Summary of Three Cups of Tea
It is indeed very painful to experience when realities shatter imaginations. We always think about good with everything in the world when it is good with us; we can’t feel suffering unless we encounter them. It feels very strange to think that in today’s society, where everybody is striving and making the most of his potentials for the sake of almighty dollars, a man is doing the same but for a different purpose. Love is a tool that can enable us to do the tasks that we just can’t imagine to do without employing the use of force. This fact, though we all know, but has been very beautifully revealed by Greg Mortenson in his award winning book “Three Cups of Tea – One Man’s Mission to Promote Peace…One School at a Time.”
Greg is a mountaineer by profession and he already sets out to stand on the highest peak of the world but he changes his mind to conquer even higher mountain of the all that is- lack of education, darkness of ignorance, broken promises and countenancing the unknown. The story takes an interesting turn in 1993 that proved to be a year of revolution in the life of the passionate mountaineer when the failure to conquer the world’s highest peak in the Karakoram Range in Pakistan turned his spirits into a brand new direction. He narrates that his treatment in the Korphe, a far off and impoverished village of Pakistan, led him to a destination that his soul has always intended to reach. He was quite embarrassed to find that in ‘can there be such a place where children scratch their lessons in the soil?’ Greg promised to build a school for the children on his return from California. Once at home in California, Greg found that ha had perhaps made a promise for which he might not be able to raise funds. “I will stand to my words”, he thought; but how? The only possible solution that provoked his mind was to hunt out the donors out of the 580 top influential people of the country. One asked Greg, how much will it cost to build a school? $12,000 But he had to have a cup of tea. Three cups were filled with the tea; one for a stranger, the second for a friend and the third for a family member. His magnificent words “This sitting of three cups of tree could be a launching pad for my project. I couldn’t believe. Here I learnt what I need to know about what is necessary for building a school in Pakistan.” fill reader with a strange sort of sensation.

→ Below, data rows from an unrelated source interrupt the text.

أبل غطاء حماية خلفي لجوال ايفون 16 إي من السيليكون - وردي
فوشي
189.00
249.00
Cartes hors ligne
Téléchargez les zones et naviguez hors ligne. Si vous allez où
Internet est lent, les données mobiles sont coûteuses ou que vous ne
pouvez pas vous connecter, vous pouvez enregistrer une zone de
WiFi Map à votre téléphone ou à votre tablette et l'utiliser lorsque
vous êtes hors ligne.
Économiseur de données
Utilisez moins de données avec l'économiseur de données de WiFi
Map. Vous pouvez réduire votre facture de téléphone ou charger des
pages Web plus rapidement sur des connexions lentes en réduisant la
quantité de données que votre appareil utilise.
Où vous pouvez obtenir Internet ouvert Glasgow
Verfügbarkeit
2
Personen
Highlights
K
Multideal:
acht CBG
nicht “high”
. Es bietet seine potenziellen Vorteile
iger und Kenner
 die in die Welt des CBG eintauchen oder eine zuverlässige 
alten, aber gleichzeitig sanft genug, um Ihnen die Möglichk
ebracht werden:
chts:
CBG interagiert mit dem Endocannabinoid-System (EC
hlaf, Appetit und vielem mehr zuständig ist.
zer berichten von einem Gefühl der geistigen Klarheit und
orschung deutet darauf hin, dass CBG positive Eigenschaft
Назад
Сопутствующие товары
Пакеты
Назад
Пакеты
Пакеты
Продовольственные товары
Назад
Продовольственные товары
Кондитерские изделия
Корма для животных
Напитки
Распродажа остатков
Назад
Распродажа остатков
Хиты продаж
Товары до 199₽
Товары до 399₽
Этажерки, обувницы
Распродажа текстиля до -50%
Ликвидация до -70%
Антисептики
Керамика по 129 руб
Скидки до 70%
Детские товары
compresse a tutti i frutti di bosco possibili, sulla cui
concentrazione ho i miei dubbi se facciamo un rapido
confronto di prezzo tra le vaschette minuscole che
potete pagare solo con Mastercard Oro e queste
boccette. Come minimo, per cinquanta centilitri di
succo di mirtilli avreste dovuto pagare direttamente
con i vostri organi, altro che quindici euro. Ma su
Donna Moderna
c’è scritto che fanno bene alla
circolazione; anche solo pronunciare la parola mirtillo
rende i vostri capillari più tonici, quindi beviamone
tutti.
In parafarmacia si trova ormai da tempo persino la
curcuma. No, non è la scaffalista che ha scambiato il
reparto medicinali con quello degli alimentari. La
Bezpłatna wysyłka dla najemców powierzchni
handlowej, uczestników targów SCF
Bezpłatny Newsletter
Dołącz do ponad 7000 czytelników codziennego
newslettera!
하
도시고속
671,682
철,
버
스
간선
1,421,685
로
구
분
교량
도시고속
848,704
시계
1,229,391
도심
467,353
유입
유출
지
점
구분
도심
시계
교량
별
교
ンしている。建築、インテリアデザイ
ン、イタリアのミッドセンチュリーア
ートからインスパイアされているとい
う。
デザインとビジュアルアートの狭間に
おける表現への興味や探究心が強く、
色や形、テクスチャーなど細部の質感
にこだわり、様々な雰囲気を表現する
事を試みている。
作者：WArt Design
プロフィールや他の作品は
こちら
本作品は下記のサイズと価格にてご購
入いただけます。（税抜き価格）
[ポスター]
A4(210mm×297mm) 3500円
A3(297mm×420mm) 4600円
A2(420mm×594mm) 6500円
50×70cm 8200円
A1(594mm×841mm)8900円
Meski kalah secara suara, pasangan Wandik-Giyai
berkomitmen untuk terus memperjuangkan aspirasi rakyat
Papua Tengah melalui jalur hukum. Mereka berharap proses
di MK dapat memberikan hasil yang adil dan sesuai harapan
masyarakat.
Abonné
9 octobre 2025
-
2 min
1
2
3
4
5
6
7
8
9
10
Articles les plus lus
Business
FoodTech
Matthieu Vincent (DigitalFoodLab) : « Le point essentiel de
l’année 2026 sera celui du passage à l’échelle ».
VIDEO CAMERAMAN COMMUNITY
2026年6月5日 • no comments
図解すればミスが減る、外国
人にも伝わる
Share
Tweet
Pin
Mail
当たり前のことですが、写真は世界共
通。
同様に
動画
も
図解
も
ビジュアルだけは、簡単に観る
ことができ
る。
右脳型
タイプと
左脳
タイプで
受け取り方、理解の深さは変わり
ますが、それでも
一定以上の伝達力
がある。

The most encouraging chapters of the book tell about Greg’s arrival to Pakistan in an effort to cross only a single mountain but he did not know that he was going to follow an entirely different track where he would have to cross several mountains like the one that had always been challenging to him. Greg faced many challenges like exploring a territory where he must learn a language that he never heard before, avoiding rub the wrong way, drive blindly under the gunfire on the meander roads with deadly and sheer steeps on sterile cliffs and accepting beliefs and norms entirely different from his own but every bit as meaningful and valid. He highlighted the ignorance on the part of the international society for neglecting the needs of the people in a territory where poor don’t have the basic right of the education, a place where the government is unable to provide schooling to the public even after six decades of the creation of the country and where girls born with a faith that often lacks the pleasure of attending the classrooms. Greg also mentioned how the people of that territory were misguided by Taliban, who recruit young boys through free Madrassas on the name of the free schooling and by the United Nations and the United States, who did not follow their words of rehabilitating the people after the hunt for Bin Laden.
Probably the words don’t seem to be able to explain the severity of the hardships that Greg faced for his sacred mission. His efforts bore fruit because ‘every cloud has a silver lining’. Now there are about fifty five school are operating in the areas where the American could never even imagine. In this time of distress, when most of the people consider American as responsible for their ruin, Greg Mortenson proved that Americans are not like what they have sketched in their minds; they in fact haven’t seen the other side of the scene.
David Oliver Relin is the co-writer of “Three Cups of Tea” with Greg. Greg’s mesmerizing experience is a must read for each and every American as it provokes every noble mind who thinks about a happy, peaceful and educated world. Greg’s struggle up and down the mountains resembles somewhat to the motivating adventures of Indiana Johns where every moment invokes the mind with a new excitement, ecstasy and thrill but here, the treasure is entirely different; far beyond the monetary or eminence concerns but based on self growth for hundreds of thousands and peace for everybody. Though there are many people who have employed themselves for the noble cause of fighting for the children but they prefer to do so behind the scene as it needs spirit, courage and guts to appear on the scene and face the actual difficulties. Providing finance or resources is far easier than facing the actual challenges the rise in the field. Surely, everyone who has met Greg has a distinction of being blessed by touching this soul. Reading his book is something more than that.
“Three Cups of Tea” is an excellent depiction of the practical experiences of the suffering faced by a brave person for the noble cause of educating the new generation. The book has been written not to present the adventurer as a hero but to invoke the others to join hands for this noble cause. After all, our generations will remember through what we will inherit to them.